Ronan McGreevy is not the first person to devote a book to Wilson’s assassination, but he is the first to delve deeply into the background and motivation of the assassins –using much new evidence from Irish sources such as recently available witness statements from the Bureau of Military History, and from applicants for military pensions. He draws a rich and nuanced picture of Dunne’s and O’Sullivan’s backgrounds, placing them not only in the world of Irish London but against the background of post-war trauma (they were both British Army veterans, O’Sullivan having lost a leg at Passchendaele). Above all, McGreevy establishes a network of IRA plans and operations against British public figures, studying potential targets ‘like film stars’. Dunne played a senior role in such reconnoitres, stretching back to before the Truce. McGreevy also uses family documents to build up an arresting picture of a devout Catholic, proudly celibate, solaced in imprisonment by his deep love of classical music.

Above all the question arises of who planned and authorised the murder. Jeffery concluded the killers were – as they claimed – acting on their own initiative, believing Wilson the author of anti-Catholic ‘pogroms’ in Northern Ireland. Others have claimed that the IRA supremo Michael Collins ordered the assassination before the Truce, and that the order remained unintentionally ‘live’. McGreevy convincingly argues against this from Dunne’s and O’Sullivan’s records, ancillary evidence (notably from a ‘third man’ who dropped out of the picture, Denis Kelleher) and IRA command structures. He believes that Collins indeed authorised the operation, and did so shortly before the event – despite having signed the Treaty and formally renounced hostilities against British targets. This would fit with recent research on Collins’s authorising actions in Northern Ireland as well as making sense of Dunne’s and O’Sullivan’s attitudes and actions before and after firing those shots in Eaton Place. They seemed utterly convinced that they had been serving the cause of Irish nationalism as rationalised by the orders of the Republican movement.

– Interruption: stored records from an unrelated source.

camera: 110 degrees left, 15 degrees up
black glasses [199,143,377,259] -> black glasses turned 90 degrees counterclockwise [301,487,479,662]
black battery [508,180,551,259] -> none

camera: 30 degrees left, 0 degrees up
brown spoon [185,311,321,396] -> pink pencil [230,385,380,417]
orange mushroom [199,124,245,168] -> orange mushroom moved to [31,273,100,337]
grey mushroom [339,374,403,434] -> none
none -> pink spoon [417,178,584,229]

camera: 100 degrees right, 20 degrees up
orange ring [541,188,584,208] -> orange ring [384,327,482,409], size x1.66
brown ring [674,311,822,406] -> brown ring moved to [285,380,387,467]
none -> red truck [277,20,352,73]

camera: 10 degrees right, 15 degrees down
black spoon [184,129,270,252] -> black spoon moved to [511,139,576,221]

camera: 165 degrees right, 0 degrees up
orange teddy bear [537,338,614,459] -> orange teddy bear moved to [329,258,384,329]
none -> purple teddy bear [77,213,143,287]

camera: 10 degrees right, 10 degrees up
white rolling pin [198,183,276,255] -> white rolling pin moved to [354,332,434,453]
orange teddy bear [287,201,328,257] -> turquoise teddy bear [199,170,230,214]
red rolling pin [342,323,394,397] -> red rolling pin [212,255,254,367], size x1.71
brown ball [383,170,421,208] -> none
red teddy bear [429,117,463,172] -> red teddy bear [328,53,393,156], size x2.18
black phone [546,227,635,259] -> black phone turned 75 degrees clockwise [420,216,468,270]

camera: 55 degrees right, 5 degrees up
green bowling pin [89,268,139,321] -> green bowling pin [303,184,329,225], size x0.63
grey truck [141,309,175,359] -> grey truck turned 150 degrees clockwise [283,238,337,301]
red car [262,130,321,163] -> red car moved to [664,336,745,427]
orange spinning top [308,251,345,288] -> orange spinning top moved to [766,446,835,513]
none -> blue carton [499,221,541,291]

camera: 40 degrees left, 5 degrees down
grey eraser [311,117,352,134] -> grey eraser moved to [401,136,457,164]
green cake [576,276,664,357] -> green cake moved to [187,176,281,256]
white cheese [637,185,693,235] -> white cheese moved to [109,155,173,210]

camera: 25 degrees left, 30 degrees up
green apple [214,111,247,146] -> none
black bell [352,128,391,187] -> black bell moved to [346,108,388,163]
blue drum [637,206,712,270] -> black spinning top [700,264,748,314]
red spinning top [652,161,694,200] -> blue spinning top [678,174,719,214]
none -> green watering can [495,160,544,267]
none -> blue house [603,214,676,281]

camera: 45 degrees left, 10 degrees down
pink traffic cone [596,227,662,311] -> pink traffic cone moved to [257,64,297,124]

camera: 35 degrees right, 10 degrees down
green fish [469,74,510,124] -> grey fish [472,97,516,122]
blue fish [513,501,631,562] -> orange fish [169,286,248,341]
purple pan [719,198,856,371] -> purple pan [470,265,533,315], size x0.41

Arguments will continue, but McGreevy has certainly moved them on a decisive stage. Above all his book draws a vivid picture of the many varieties of Irishness stirring in the violent cauldron of events exactly a century ago, reflecting emigrant cultures, British Army service at contrasting levels, and the inherited antipathies invoked by his title – which did not dissipate. ‘All three men died for countries they were neither born nor raised in.’ Dunne’s parents (who had known nothing of their son’s political involvements) moved to Ireland to live an unhappy life, while in retaliation for Dunne’s and O’Sullivan’s executions, the modest Wilson ancestral home in Longford was burned out and the family left for England. Blinkered though Lord Esher was, perhaps he was not far wrong when he felt that, in the Wilson tragedy, Irish ancestry had something to answer for.